Those poor Libertarians can’t catch a break.

The Libertarian Party has worked hard for years to establish a foothold in nearly all of the states to get their presidential candidate on the ballot in 2016. The problem is that nearly all of the candidates seeking their nomination flat out suck.

Until yesterday, the top contenders were former New Mexico Governor Gary Johnson, anti-virus maker John McAfee and a 35 year-old former Fox News producer, Austin Petersen.

And then . . . Vermin Supreme threw his boot hat into the ring.

For those who have not heard of Vermin, it’s not a brand of rat poison. He’s a protest candidate that someone makes it on the screen in New Hampshire during the primary fracas.

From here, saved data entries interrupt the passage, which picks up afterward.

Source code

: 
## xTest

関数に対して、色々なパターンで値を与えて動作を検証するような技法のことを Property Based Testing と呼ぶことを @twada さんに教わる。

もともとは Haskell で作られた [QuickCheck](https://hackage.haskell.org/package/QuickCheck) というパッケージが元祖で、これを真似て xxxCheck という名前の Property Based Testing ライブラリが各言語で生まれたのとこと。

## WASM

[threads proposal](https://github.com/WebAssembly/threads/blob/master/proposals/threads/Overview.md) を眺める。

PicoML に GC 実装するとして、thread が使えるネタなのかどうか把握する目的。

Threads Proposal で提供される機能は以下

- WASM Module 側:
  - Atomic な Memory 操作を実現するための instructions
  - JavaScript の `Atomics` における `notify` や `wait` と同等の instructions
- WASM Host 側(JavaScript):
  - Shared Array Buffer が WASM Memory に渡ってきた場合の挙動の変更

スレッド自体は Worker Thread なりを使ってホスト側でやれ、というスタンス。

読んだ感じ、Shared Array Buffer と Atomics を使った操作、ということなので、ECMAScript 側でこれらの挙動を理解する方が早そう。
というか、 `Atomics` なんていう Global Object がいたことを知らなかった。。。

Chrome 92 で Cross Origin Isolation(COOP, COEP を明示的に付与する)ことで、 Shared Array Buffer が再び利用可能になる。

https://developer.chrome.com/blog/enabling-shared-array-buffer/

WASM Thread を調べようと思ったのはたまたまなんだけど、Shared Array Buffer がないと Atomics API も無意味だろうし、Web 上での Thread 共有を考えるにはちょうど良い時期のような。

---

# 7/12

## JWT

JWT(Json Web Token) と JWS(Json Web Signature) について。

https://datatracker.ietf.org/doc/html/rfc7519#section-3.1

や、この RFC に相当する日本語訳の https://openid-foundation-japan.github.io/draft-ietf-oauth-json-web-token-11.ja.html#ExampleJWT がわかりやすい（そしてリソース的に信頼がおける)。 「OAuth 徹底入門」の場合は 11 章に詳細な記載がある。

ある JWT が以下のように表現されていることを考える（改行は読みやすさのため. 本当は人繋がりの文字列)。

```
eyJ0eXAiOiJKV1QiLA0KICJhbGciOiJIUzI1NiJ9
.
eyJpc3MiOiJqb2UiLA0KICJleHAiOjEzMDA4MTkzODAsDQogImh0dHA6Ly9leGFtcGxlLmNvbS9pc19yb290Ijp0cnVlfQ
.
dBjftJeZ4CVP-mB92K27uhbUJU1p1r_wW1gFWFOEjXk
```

Wearing a rubber boot on his head, an unkempt beard and wearing a jacket so ugly it had to have been purchased at a pimp store in Alabama, the presidential candidate runs on a platform of “Free ponies for everyone.”

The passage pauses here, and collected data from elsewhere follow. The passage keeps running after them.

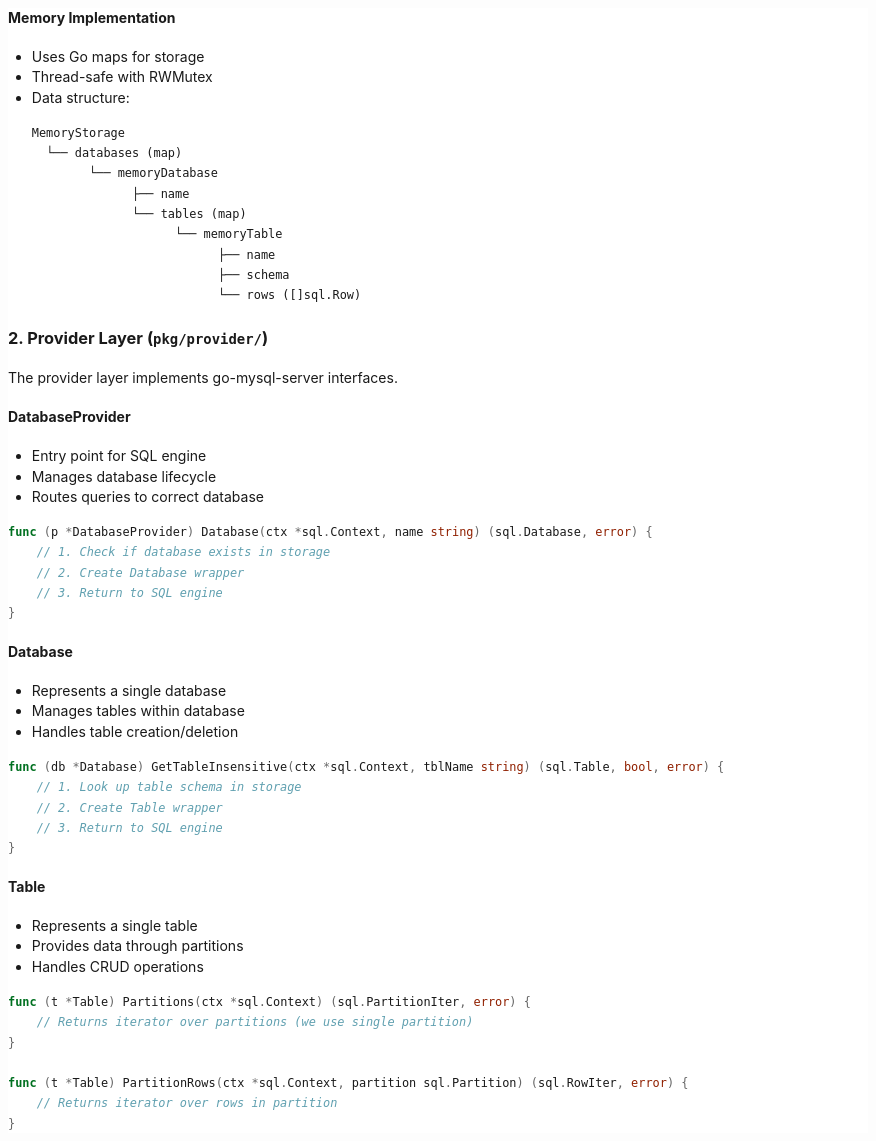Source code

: #### Memory Implementation
- Uses Go maps for storage
- Thread-safe with RWMutex
- Data structure:
  ```
  MemoryStorage
    └── databases (map)
          └── memoryDatabase
                ├── name
                └── tables (map)
                      └── memoryTable
                            ├── name
                            ├── schema
                            └── rows ([]sql.Row)
  ```

### 2. Provider Layer (`pkg/provider/`)

The provider layer implements go-mysql-server interfaces.

#### DatabaseProvider
- Entry point for SQL engine
- Manages database lifecycle
- Routes queries to correct database

```go
func (p *DatabaseProvider) Database(ctx *sql.Context, name string) (sql.Database, error) {
    // 1. Check if database exists in storage
    // 2. Create Database wrapper
    // 3. Return to SQL engine
}
```

#### Database
- Represents a single database
- Manages tables within database
- Handles table creation/deletion

```go
func (db *Database) GetTableInsensitive(ctx *sql.Context, tblName string) (sql.Table, bool, error) {
    // 1. Look up table schema in storage
    // 2. Create Table wrapper
    // 3. Return to SQL engine
}
```

#### Table
- Represents a single table
- Provides data through partitions
- Handles CRUD operations

```go
func (t *Table) Partitions(ctx *sql.Context) (sql.PartitionIter, error) {
    // Returns iterator over partitions (we use single partition)
}

func (t *Table) PartitionRows(ctx *sql.Context, partition sql.Partition) (sql.RowIter, error) {
    // Returns iterator over rows in partition
}
```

While Vermin looks like a kook, he’s actually very well spoken and clearly intelligent. The “Vermin” gag is just that. A gag.

And now, due to the Libertarian Party’s rules of inclusiveness, they’ll have to allow Vermin Supreme to compete for the nomination of their presidential ticket, and represent the party when their debate is broadcast on CNN during the convention.

Vermin knows this and is likely cackling as his rubber boots flap with the jolts of laughter.